Today’s generation of parents are more averse to the hazards outside their home than ever before. However, while there are risks outside the home, they pale in comparison to the danger that comes from too much time cooped up indoors. Richard Louv, author of Last Child in the Woods: Saving our Children from Nature-Deficit Disorder, makes the case that less time outdoors for children is leading to increased obesity, more stress, greater likelihood of learning disorders and even greater depression.
At NOLS, we know well the lessons learned in the outdoors. Our students gain lifelong recreation skills, experience natural history, practice leadership and leave their courses in possibly the best shape they’ve ever been. In addition, they build unique and special friendships and memories that stay with them for a lifetime.

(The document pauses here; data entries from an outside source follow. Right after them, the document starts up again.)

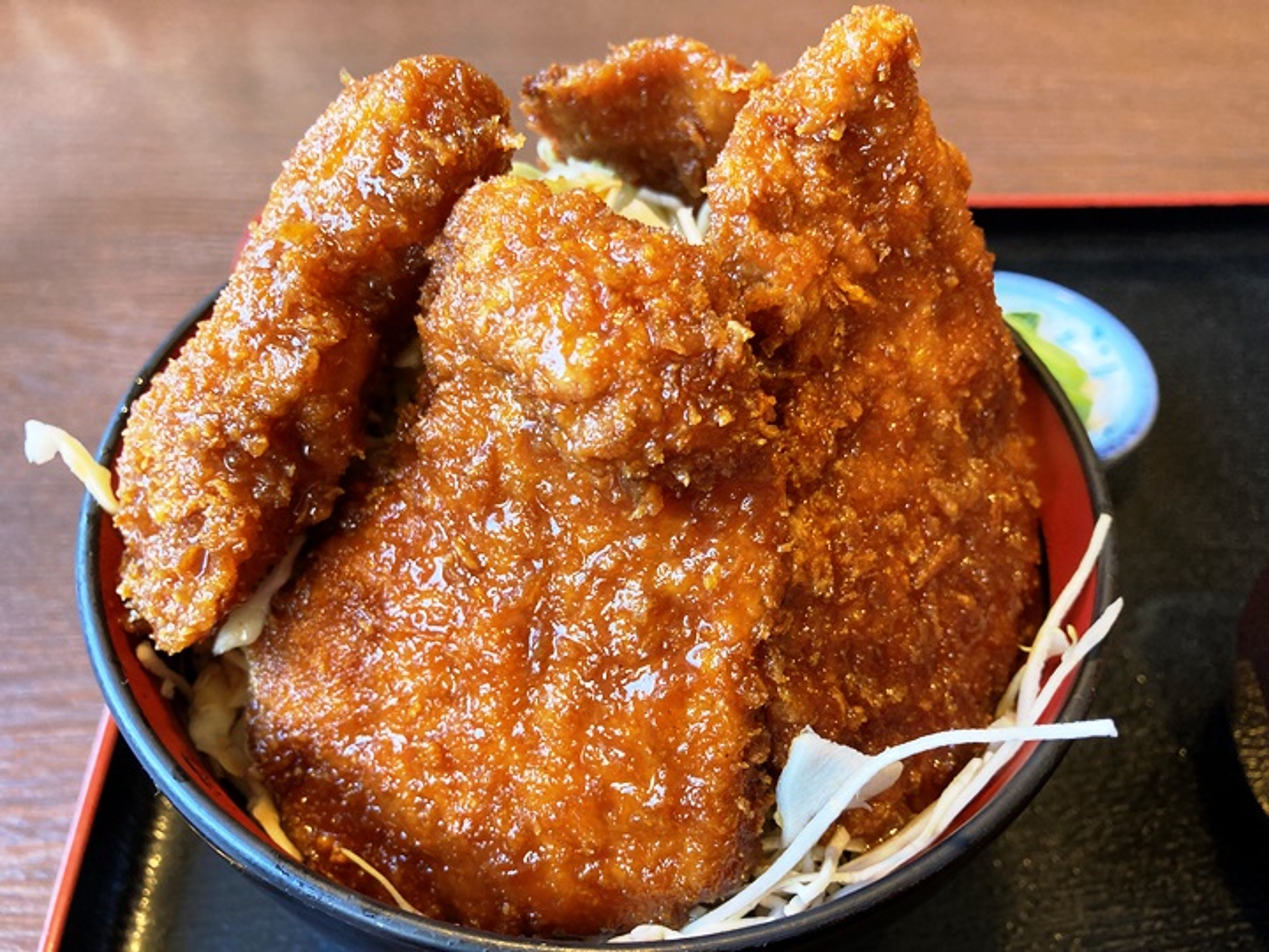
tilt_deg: -49.9
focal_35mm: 28
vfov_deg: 49.7
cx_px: 634
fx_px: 1026
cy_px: 476
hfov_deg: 63.4
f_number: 1.8
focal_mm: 3.99
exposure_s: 1/60
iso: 160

I urge all of you to do what you can to return young people to the outdoors: pass along a NOLS catalog to a potential student, help organize an outdoor club at a high school or middle school, plan an outdoor adventure for your family, help other organizations that are committed to time in the outdoors. By doing so, you can help build a stronger and happier future generation.
Now is also the time to work with your local schools to focus more of their resources on reconnecting kids to nature and outdoor activities. After all, schools that use outdoor classrooms do better academically across the board, it doesn’t matter whether it is science or whether it is on other standardized tests.
Personally, time in the outdoors has led to my closest relationships and friendships. This summer was no exception as I went on a backpacking trip in the Wind River Range with my two oldest children and a week-long camping trip with the whole family. Experiencing the remote corners of the Winds through my children’s eyes was a wonderful experience. My daughter Mara and I were also able to climb the Grand Teton together on the Upper Exum Ridge. Now, when we drive by the Grand, she looks at the mountain differently; she looks at it intimately. There is little doubt that the memories and lessons of those trips will be with my children for a lifetime.